2. Ibnu Rusyd dalam teori emanasinya menyatakan bahwa alam semesta ini melimpah dari Tuhan sejak keazalian. Alam semesta melimpah dari Tuhan dengan disertakan padanya creative power yang memampukan alam semesta memiliki potensi di dalam dirinya. Creative Power dipahami sebagai kekuatan Tuhan yang mendasari alam semesta. Dengan demikian, Tuhan harus dilihat sebagai prinsip dasar dari segala sesuatu. Kebijaksanaan religius pun menerima bahwa Tuhan adalah prinsip dasar segala sesuatu. Di balik tatanan kosmos yang megah ini diyakini tersembunyi kekuatan atau energi kreatif yang mengoperasikan totalitas aktivitas alam semesta ( bdk. Leonardo Boff, Cry of the Earth, Cry of the Poor, Orbis Books, Maryknoll, New York,1997,hlm.142.146). Makna asumsi di atas menyiratkan imanensi(kehadiran Tuhan) dalam dunia. Tuhan hadir untuk menata semesta ini. Dia bukan sekedar figure pencipta, lalu pergi, tetapi sebagai roh dunia ini. Itu berarti, Tuhan hadir (ada) dalam kosmos lewat creative power yang disertaka_Nya dalam alam semesta dan alam semesta ada bersama Tuhan juga lewat creative power. Ini adalah visi Ibnu Rusyd. Visi Ibnu Rusyd ini harus dibedakan dari visi panteisme yang menandaskan bahwa segala sesuatu adalah Tuhan dan Tuhan adalah segala sesuatu. Dalam Phanteisme, Tuhan identik dengan segala sesuatu. Tuhan tidak ada bedanya dengan kuda, batu, tanah, udara dan lain-lainnya. Dengan kata lain, Tuhan adalah kuda, batu, tanah dan udara. Konsekuensinya, alam semesta bukan lagi ciptaan, tetapi Tuhan itu sendiri. Pantheisme sangat berbeda dengan Ibnu Rusyd. Dalam perspektif Ibnu Rusyd, Tuhan dan alam semesta sama-sama independen. Kehadiran Tuhan dalam alam semesta hanya dapat dipahami lewat creative power. Sebaliknya, alam semesta yang imanen mempunyai makna transenden karena ia melimpah dari Tuhan yang azali dengan creative power yang disertakan padanya. Bagi kita, yang hidup bermandikan berbagai macam pandangan yang cenderung menjustivikasi penghancuran alam semesta, visi Ibnu Rusyd itu bisa menjadi undangan untuk mengusahakan keselamatan alam semesta, sebab dalam alam semesta tersimpan creative power Tuhan sendiri sebagai tanda kehadiran-Nya di alam semesta ini. Jika Tuhanhadir dalam alam semesta lewat creative power, maka manusia tidak mungkin menghampiri dan memahami Tuhan, jika manusia mengabaikan begitu saja alam semesta.
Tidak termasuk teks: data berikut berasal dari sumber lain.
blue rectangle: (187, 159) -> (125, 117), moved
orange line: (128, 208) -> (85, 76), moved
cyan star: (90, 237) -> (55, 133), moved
3. Kalau Ibnu Rusyd memahami alam semesta sebagai tanda kehadiran Tuhan lewat creative power, maka dalam konteks kehidupan religius, menjadi panggilan tersendiri bagi institusi religius untuk menggali secara bijaksana seluruh nilai fundamental yang tersembunyi di balik dogma serta doktrin-doktrinnya, sehingga mampu memperbesar apresiasi manusia akan alam semesta. Misalnya, Agama Kristen sendiri memiliki konsep sakramen. Sakramen adalah tanda dan kehadiran rahmat Allah bagi manusia, tanda konkrit berupa obyek material bahkan event yang memungkinkan manusia bersentuhan dengan dengan realitas Ilahi. Pemikiran Ibnu Rusyd, bila ditinjau dengan standard logika religius kristiani, maka segala sesuatu yang ada di alam semesta ini harus dilihat sebagai anugerah Tuhan yang mengagumkan dan membahagiakan, karena alam semesta memberi kehidupan yang berasal dari Tuhan. Visi Ibnu Rusyd mengakui perbedaan antara pencipta dengan ciptaannya. Tuhan yang transenden dapat dipahami berkat creative power, maka manusia tidak mungkin menghampiri dan memahami Tuhan, jika manusia tidak dengan perantaraan alam semesta. Bumi dan segala potensi yang ada di alam semesta ini harus kita lestarikan. Memporak-porandakan alam semesta sama artinya dengan memporak-porandakan Tuhan. Sebaliknya, merawat dan melestarikan alam semesta merupakan perwujudan bakti sejati kepada Tuhan.

Semoga dengan visi etis pemikiran Ibnu Rusyd ini membantu sikap dasar manusia dalam rangka menempatkan dirinya dalam alam semesta ini, yaitu mengambil bagian dalam totalitas eksistensi alam semesta. Manusia bukan lagi ‘yang berada di puncak’ melainkan ‘yang berdiri di antara’. Karena menurut Ibnu Rusyd, manusia tidak akan pernah dapat berdistansi dengan alam semesta, karena manusia merupakan bagian dari alam semesta yang bersifat azali, sebagaimana Tuhan adalah Azali.